TempAlloc
Fawzi Mohamed
fmohamed at mac.com
Sun Dec 7 10:20:24 PST 2008
On 2008-12-07 18:44:30 +0100, dsimcha <dsimcha at yahoo.com> said:
> == Quote from Fawzi Mohamed (fmohamed at mac.com)'s article
>> it could simply be an int storing the place in the stack...
>> So if someone forgets to remove the frame the next call will see it
>> immediately.
>> By the way couldn't you avoid the thread local State by simply keeping
>> a stack of State structures?
>> Then instead of the thread local State you would simply look at the top
>> of the State Stack, it should be faster and more self contained.
>
> I really don't see how this can work. AFAIK, there are only 4 ways to
> deal with
> global mutable state in a multithreaded program:
>
> 1. Locking.
> 2. Somehow do everything atomically, if you can.
> 3. Make the "global" state thread-local.

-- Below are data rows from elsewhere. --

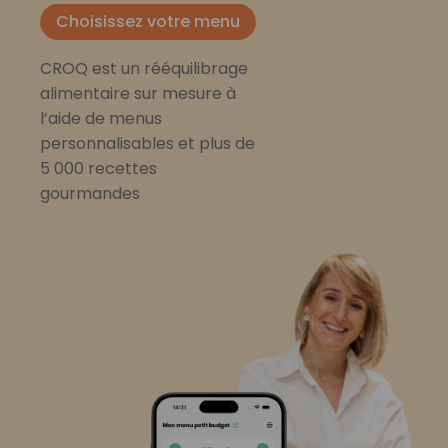
Choisissez votre menu
CROQ est un rééquilibrage
alimentaire sur mesure à
l’aide de menus
personnalisables et plus de
5 000 recettes
gourmandes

> 4. Eliminate it altogether.
>
> The biggest reason for me writing TempAlloc in the first place was to
> avoid lock
> contention for GC malloc access. TempAlloc is somewhat faster even in
> single-threaded tests, but the really huge, orders of magnitude
> speedups come when
> it's used to avoid this contention.
mmh sorry this comes from not having really understood how TmpAlloc was
supposed to work.
Indeed if you want to hide completely the presence of a State, and not
pass it explicitly to the allocation routines you cannot avoid thread
local.
I was mislead by the name, State is actually the superstack object,
what I meant was to keep an extra index in it that simply counts the
number of frames, and return/ask it in initFrame freeFrame so that you
can check that you did not have any mismatched frames.